Health Care Reform

Let’s imagine for one second…

You and your spouse plan a nice get-away for your anniversary, which happens to fall on the same weekend as a major high school sporting event. You made your reservation at a nice hotel, the hotel required you to make an advanced non-refundable deposit on the room, you were given a confirmation number, and you paid extra to have the staff order flowers and champagne to be in your room when you arrived. Yet, when you arrive, the staff tells you that the high school team needed an additional room. Because the hotel is booked solid, they gave the team your room. Oh, and sorry about that non-refundable deposit. Yeah, and there are no rooms at any other hotels because of this sporting event. Better luck next time!

It wouldn’t fly. First of all, a hotel doesn’t do that. If it did, it wouldn’t be competitive in the market. Not only would you give major grief to the General Manager of that hotel, and probably a corporate office, and demand your money back…but you would never choose that hotel (or possibly that chain of hotels) again! Further, you would tell your story to your friends, and they would probably not stay there either.

But somehow, health insurance is different. Somehow, we have allowed them to bully their way into our pocketbooks, and we don’t haven’t had the nerve to tell them off.

And now we want to depend on Washington to fix it for us.

Really?

If only Washington would write something into Health Care Reform about Americans growing a pair and finding a better answer.

You just…we wouldn’t act this way in any other market. Why do we act this way with Health Care?

Crazy, Religious, Anti-Choice Commercials

Okay…seriously?

*Sigh.*

I understand that the Focus on the Family commercial during last night’s Superbowl could be seen as a “political” commercial, and thus, may be inappropriate for the Superbowl.

However…(and this is an enormous “however”)…

I really take issue with the fact that so many are spitting fire over a family-centered commercial, but nobody cares that there were at least two commercials last night that featured men and women in their underwear.

I, frankly, am weary of this idea that the only “culture” we’re allowed to have is the kind where women must be hot and controlling, men must be dumb and spineless, and everyone must run around in their underwear and drink beer. It’s about time someone stood up and promoted a way of life that challenges the “culture” of America.

Disclosure: I’ve no problem with nakedness, attractiveness, underwear, or beer. But then…I’ve no problem with a woman choosing to have her baby, either.

Job Hunt Peeves

So I have a few peeves about the job hunt that I’d like to share here just to get them out of my brain.

  1. Email rejections. They’re just so unprofessional. I suppose there’s a time and a place for these, but I still loathe them. Email applications strike me as unprofessional, so why would I feel any differently about email rejection letters?
  2. Email rejections, part B. Okay, if your application process happens electronically, then an email rejection letter is okay. I suppose. But if I’ve printed a resume, filled out an application, mailed it or dropped it off to you, driven into town for an interview, and then sent you a thank-you note, an email rejection is more like a slap-in-the-face than a professional correspondence.

* DATASET EXCERPTS

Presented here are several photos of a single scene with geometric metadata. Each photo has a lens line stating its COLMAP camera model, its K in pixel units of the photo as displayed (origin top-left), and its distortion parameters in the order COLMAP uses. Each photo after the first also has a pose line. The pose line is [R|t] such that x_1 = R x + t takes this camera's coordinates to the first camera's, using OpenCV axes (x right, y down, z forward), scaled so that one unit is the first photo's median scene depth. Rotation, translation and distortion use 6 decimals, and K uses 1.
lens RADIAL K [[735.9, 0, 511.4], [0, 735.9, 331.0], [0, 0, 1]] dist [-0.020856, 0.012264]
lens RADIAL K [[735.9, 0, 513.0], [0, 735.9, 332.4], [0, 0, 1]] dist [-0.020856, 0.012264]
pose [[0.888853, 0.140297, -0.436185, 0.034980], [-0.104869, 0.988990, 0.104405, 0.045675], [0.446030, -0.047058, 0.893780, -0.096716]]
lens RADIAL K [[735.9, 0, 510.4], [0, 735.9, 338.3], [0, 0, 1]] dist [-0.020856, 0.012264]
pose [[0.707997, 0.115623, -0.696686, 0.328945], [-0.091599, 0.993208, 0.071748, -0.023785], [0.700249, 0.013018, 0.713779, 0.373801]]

* WHAT THE EXERCISE ASKS
In the blog text's hotel scenario, who does the staff give your room to?

* OUTPUT BELOW
The high school team that needed an additional room.